[Given passage]
* * *

Daniel Flam-Shepherd

I'm a machine learning Ph.D. student at the University of Toronto in the Department of Computer Science and the Vector Institute. My supervisor is Alan Aspuru-Guzik. My research interests include:
● Deep generative models for scientific discovery
● 3D molecular design using reinforcement learning
Previously I worked on priors for Bayesian neural networks with David Duvenaud.

Papers, preprints and projects

Keeping it Simple: Language Models can learn Complex Molecular Distributions
Deep generative models of molecules have grown immensely in popularity, trained on relevant datasets, these models are used to search through chemical space. The downstream utility of generative models for the inverse design of novel functional compounds depends on their ability to learn a training distribution of molecules. The most simple example is a language model that takes the form of a recurrent neural network and generates molecules using a string representation. More sophisticated are graph generative models, which sequentially construct molecular graphs and typically achieve state of the art results. However, recent work has shown that language models are more capable than once thought, particularly in the low data regime. In this work, we investigate the capacity of simple language models to learn distributions of molecules. For this purpose, we introduce several challenging generative modeling tasks by compiling especially complex distributions of molecules. On each task, we evaluate the ability of language models as compared with two widely used graph generative models. The results demonstrate that language models are powerful generative models, capable of adeptly learning complex molecular distributions -- and yield better performance than the graph models. Language models can accurately generate: distributions of the highest scoring penalized LogP molecules in ZINC15, multi-modal molecular distributions as well as the largest molecules in PubChem.

* * *

[Data section]
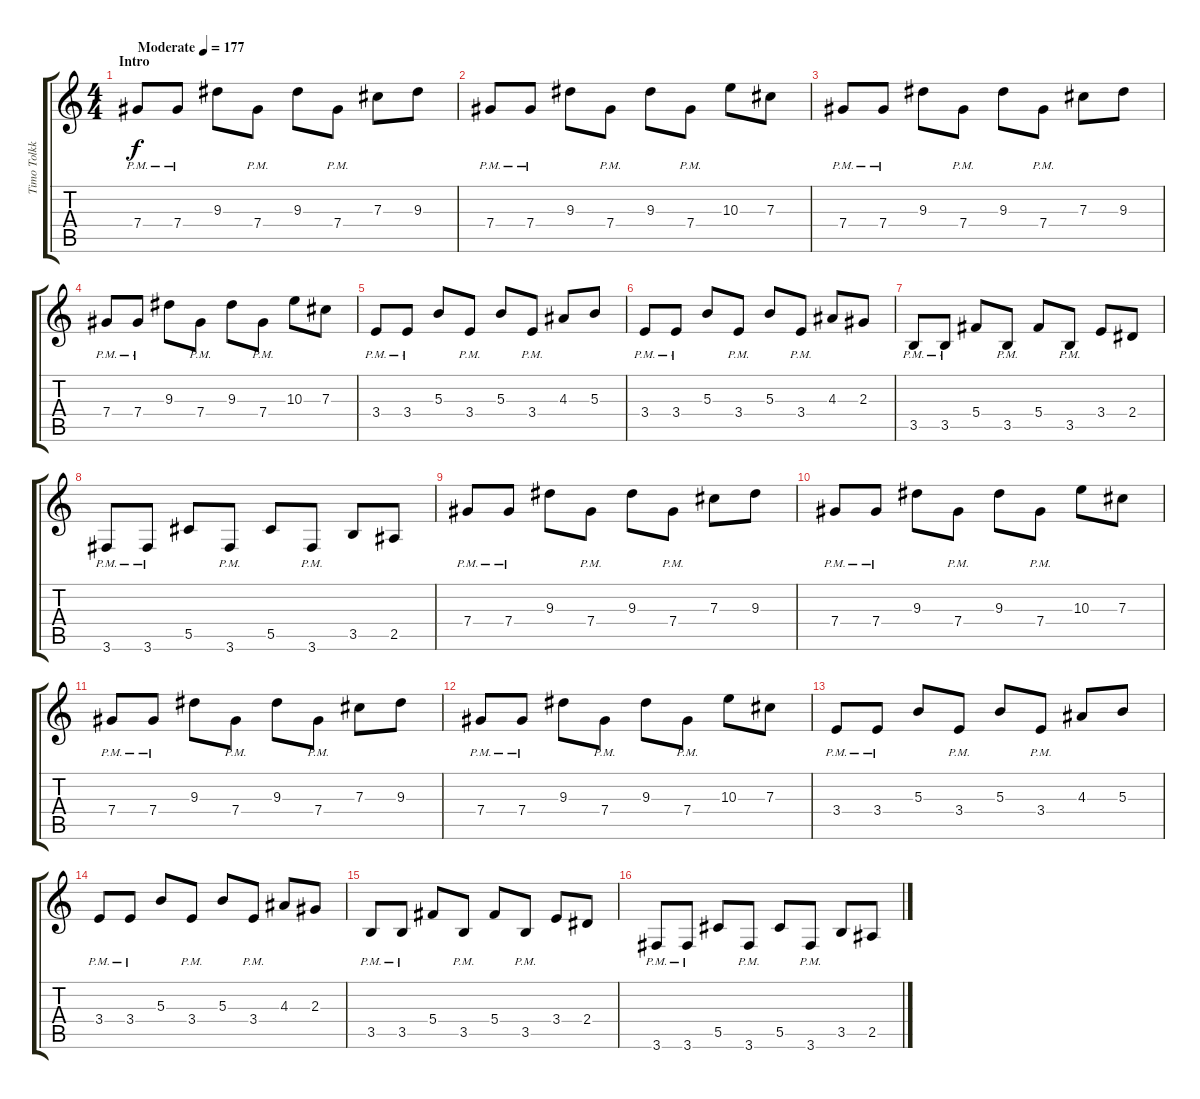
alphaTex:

\track ("Timo Tolkki (Lead)" "Timo Tolkk") {instrument distortionguitar}
\staff {score tabs}
\tuning (Eb4 Bb3 Gb3 Db3 Ab2 Eb2) {hide}
\ts (4 4)
\section ("" "Intro")
\tempo (177 "Moderate")
\clef g2
\ks c
7.4{pm}.8{dy f instrument distortionguitar} 7.4{pm}.8 9.3.8 7.4{pm}.8 9.3.8 7.4{pm}.8 7.3.8 9.3.8 |
7.4{pm}.8 7.4{pm}.8 9.3.8 7.4{pm}.8 9.3.8 7.4{pm}.8 10.3.8 7.3.8 |
7.4{pm}.8 7.4{pm}.8 9.3.8 7.4{pm}.8 9.3.8 7.4{pm}.8 7.3.8 9.3.8 |
7.4{pm}.8 7.4{pm}.8 9.3.8 7.4{pm}.8 9.3.8 7.4{pm}.8 10.3.8 7.3.8 |
3.4{pm}.8 3.4{pm}.8 5.3.8 3.4{pm}.8 5.3.8 3.4{pm}.8 4.3.8 5.3.8 |
3.4{pm}.8 3.4{pm}.8 5.3.8 3.4{pm}.8 5.3.8 3.4{pm}.8 4.3.8 2.3.8 |
3.5{pm}.8 3.5{pm}.8 5.4.8 3.5{pm}.8 5.4.8 3.5{pm}.8 3.4.8 2.4.8 |
3.6{pm}.8 3.6{pm}.8 5.5.8 3.6{pm}.8 5.5.8 3.6{pm}.8 3.5.8 2.5.8 |
7.4{pm}.8 7.4{pm}.8 9.3.8 7.4{pm}.8 9.3.8 7.4{pm}.8 7.3.8 9.3.8 |
7.4{pm}.8 7.4{pm}.8 9.3.8 7.4{pm}.8 9.3.8 7.4{pm}.8 10.3.8 7.3.8 |
7.4{pm}.8 7.4{pm}.8 9.3.8 7.4{pm}.8 9.3.8 7.4{pm}.8 7.3.8 9.3.8 |
7.4{pm}.8 7.4{pm}.8 9.3.8 7.4{pm}.8 9.3.8 7.4{pm}.8 10.3.8 7.3.8 |
3.4{pm}.8 3.4{pm}.8 5.3.8 3.4{pm}.8 5.3.8 3.4{pm}.8 4.3.8 5.3.8 |
3.4{pm}.8 3.4{pm}.8 5.3.8 3.4{pm}.8 5.3.8 3.4{pm}.8 4.3.8 2.3.8 |
3.5{pm}.8 3.5{pm}.8 5.4.8 3.5{pm}.8 5.4.8 3.5{pm}.8 3.4.8 2.4.8 |
3.6{pm}.8 3.6{pm}.8 5.5.8 3.6{pm}.8 5.5.8 3.6{pm}.8 3.5.8 2.5.8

* * *

[Do this]
Continue the machine learning researcher's homepage from where it stops.

[Response to this exercise]
Daniel Flam-Shepherd, Kevin Zhu, Alan Aspuru-Guzik
preprint , 2021

Learning Interpretable Representations of Entanglement in Quantum Optics Experiments
using Deep Generative Models
Quantum physics experiments produce interesting phenomena such as interference or entanglement, which is a core property of numerous future quantum technologies. The complex relationship between a quantum experiment's structure and its entanglement properties is essential to fundamental research in quantum optics but is difficult to intuitively understand. We present the first deep generative model of quantum optics experiments where a variational autoencoder (QOVAE) is trained on a dataset of experimental setups. In a series of computational experiments, we investigate the learned representation of the QOVAE and its internal understanding of the quantum optics world. We demonstrate that the QOVAE learns an intrepretable representation of quantum optics experiments and the relationship between experiment structure and entanglement. We show the QOVAE is able to generate novel experiments for highly entangled quantum states with specific distributions that match its training data. Importantly, we are able to fully interpret how the QOVAE structures its latent space, finding curious patterns that we can entirely explain in terms of quantum physics. The results demonstrate how we can successfully use and understand the internal representations of deep generative models in a complex scientific domain. The QOVAE and the insights from our investigations can be immediately applied to other physical systems throughout fundamental scientific research.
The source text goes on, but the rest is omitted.